He stroked her cheek, then dipped his fingers beneath the neckline of her blouse.
“I think I may have met you once before,” she said.
He freed the pearl buttons from their loops.
“I don’t think so,” he said. “I would have remembered.”
He ran his hand over the tops of her breasts, then gathered up her hair, wrapped it around his left hand, and pulled her head back.
She moaned and said, “You paid me with three gold coins. I came to your room in the hotel overlooking”—she sighed—“the Trevi Fountain.”
“I’ve never stayed in Rome,” he said.
He turned her so that she faced away from him. He stroked the long side of her body down to her haunch and back. He enjoyed the soft sounds coming from her throat as she tried to twist away from him.
“Did you tell your husband?”
“Why would you ask me that?” she said.
“Because I want him to throw you out.”
He undid the closure at the waist of her jeans, pulled down the zipper, got to his feet, and removed her jeans and all of his clothes.
He didn’t hear the sound at the door.
This was unlike him. He had superior senses, but they were engaged. Ali was looking up at him with—what was that look in her eyes?
She said, “I heard a card in the lock.”
A voice called out, “Housekeeping.”
Chan said, “I didn’t lock the door. You?”
Ali said, “Hell no.”
Chan shouted, “Come back later,” but the door was already opening and the cart was bumping over the threshold. He grabbed his pants from the floor and, holding them in front of him, he went toward the foyer.
He shouted, “No! Wait!”
The three shots were muffled by a suppressor. If Michael Chan had known his killer, it didn’t matter now.
Lights out.
Game over.
Michael Chan was gone.
CHAPTER 3
IT HAD BEEN a rough week, and it was only Monday.

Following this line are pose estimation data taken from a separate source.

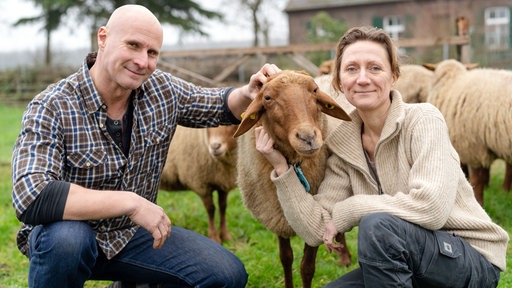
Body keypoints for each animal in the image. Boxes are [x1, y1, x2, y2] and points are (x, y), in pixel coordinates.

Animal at [233, 70, 350, 288]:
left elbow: (307, 267)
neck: (294, 163)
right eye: (267, 98)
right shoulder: (277, 213)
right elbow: (286, 258)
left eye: (315, 90)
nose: (308, 137)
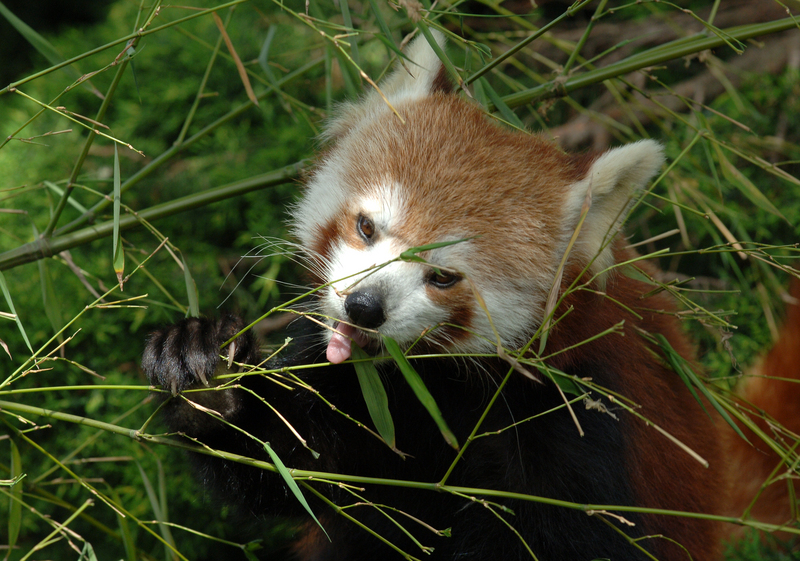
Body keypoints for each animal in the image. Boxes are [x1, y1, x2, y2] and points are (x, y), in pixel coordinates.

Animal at [142, 30, 800, 560]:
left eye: (442, 277)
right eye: (366, 228)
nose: (364, 308)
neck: (435, 389)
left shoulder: (585, 414)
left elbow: (579, 537)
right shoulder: (364, 395)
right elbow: (295, 466)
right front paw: (206, 375)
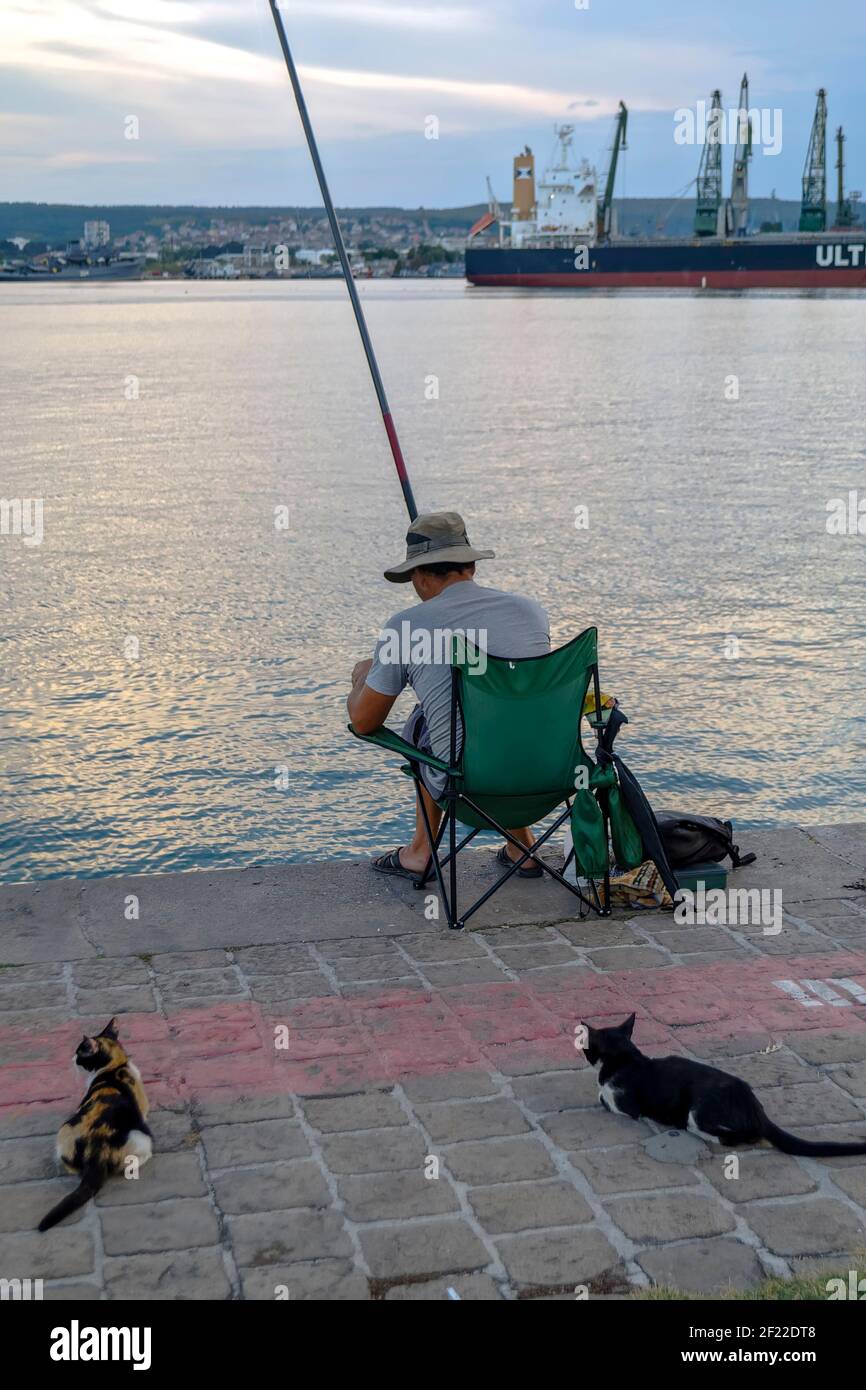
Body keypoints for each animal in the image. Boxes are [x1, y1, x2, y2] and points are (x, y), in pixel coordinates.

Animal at [38, 1017, 152, 1234]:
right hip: (141, 1135)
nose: (72, 1058)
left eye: (79, 1053)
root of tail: (96, 1149)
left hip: (67, 1129)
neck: (115, 1066)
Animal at [578, 1017, 866, 1156]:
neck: (627, 1058)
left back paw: (694, 1131)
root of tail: (758, 1112)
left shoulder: (624, 1103)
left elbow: (602, 1097)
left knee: (734, 1138)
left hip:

My partner, Rich Conklin, and I had just testified against Edward “Ted” Swanson, a cop who had, over time, left eighteen people dead before the shootout with a predatory drug lord called Kingfisher took Swanson out of the game.
All of the SFPD had known Swanson as a great cop. We had liked him. Respected him. So when my partner and I exposed him as a psychopath with a badge, we were stunned and outraged.
During Swanson’s lethal crime spree, he had stolen over five million in drugs and money from Kingfisher, and this drug boss with a murderous reputation up and down the West Coast hadn’t taken this loss as the cost of doing business.
After the shootout, while Swanson lay comatose in the ICU, Kingfisher figured that his best chance of getting his property back was to turn his death threats on the lead investigator on the case.
That investigator was me.
His phone calls were irrational, untraceable, and absolutely terrifying.
Then, about the time Swanson was released from the hospital and indicted on multiple charges of drug trafficking and murder, Kingfisher’s phone calls stopped. A week later, Mexican authorities turned up the King’s body in a shallow grave in Baja. Was it really over?
Sometimes terrifying events leave aftershocks when you realize how bad things could have become. Kingfisher’s threats had embedded themselves inside me on a visceral level, and now that I was free of them, something inside me unclenched.
On the other hand, events that seem innocuous at the time can flip you right over the edge into the dark side.
And that was the case with Swanson.
A dirty cop shakes up everything: friendships, public trust, and belief in your own ability to read people. I thought I had done a good job testifying against Swanson today. I hoped so. Richie had been terrific, for sure, and now the decision as to Swanson’s guilt or innocence was up to his jury.
My partner said, “We’re done with this, Lindsay. Time to move on.”
I was checking out of the Hall of Justice at just after six when my husband texted me to say that he would be home late, and that there was a roasted chicken in the fridge.
Damn.
I was disappointed not to see Joe, but as I stepped outside the gray granite building into a luminous summer evening, I formulated a new plan. Rather than chicken for three, I would have a quiet dinner with my baby daughter, followed by Dreamland in about three hours, tops.
I fired up my old Explorer and had just cleared the rush-hour snarl on Bryant when the boss called me.
Against my better judgment, I picked up.
“Boxer,” Brady said, “a bad scene just went down at the Four Seasons. I need you there.”
The only scene I wanted to see was my little girl in clean onesies, and me with a glass of Chardonnay in my hand. But Homicide was understaffed, my partner and I had a fresh gap in our caseload, and Brady was a good lieutenant.
I said, “Were you able to catch Conklin?”
“He’s on the way,” said Brady.
I made a U-turn on Geary, and twenty minutes later, I met up with my partner in the sumptuous lobby of the Four Seasons Hotel. Conklin was as tired as I was, but it looked good on him.